=== WHAT YOU SHOULD DO ===
Please switch "roll" to "tilt" starting at the line that contains "pose: elev=58.6 azim=146.3" and ending at the line that contains "Dot at: (248, 279)", and give back only those lines with everything else unchanged.

=== GIVEN DATA ===
= = = = = = =

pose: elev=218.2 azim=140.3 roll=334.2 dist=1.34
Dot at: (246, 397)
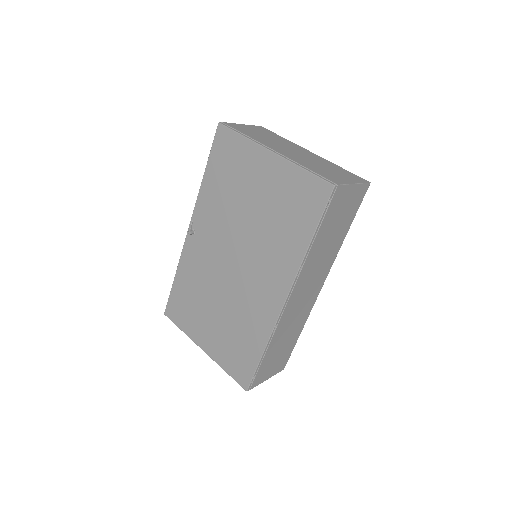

= = = = = = =

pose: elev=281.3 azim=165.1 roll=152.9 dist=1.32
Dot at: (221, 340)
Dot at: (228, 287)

= = = = = = =

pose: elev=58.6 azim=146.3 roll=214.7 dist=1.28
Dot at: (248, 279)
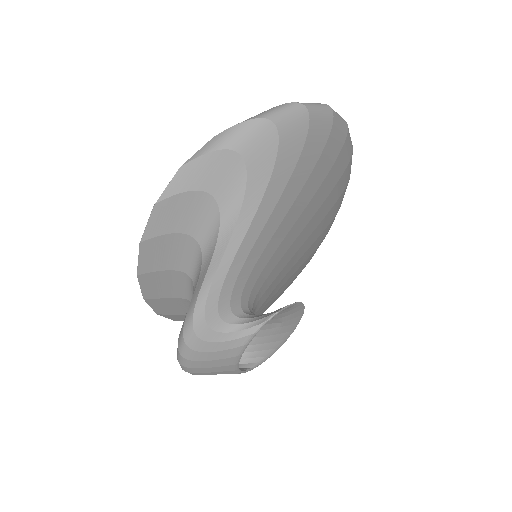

= = = = = = =

=== RESPONSE TO THIS TASK ===
pose: elev=58.6 azim=146.3 tilt=214.7 dist=1.28
Dot at: (248, 279)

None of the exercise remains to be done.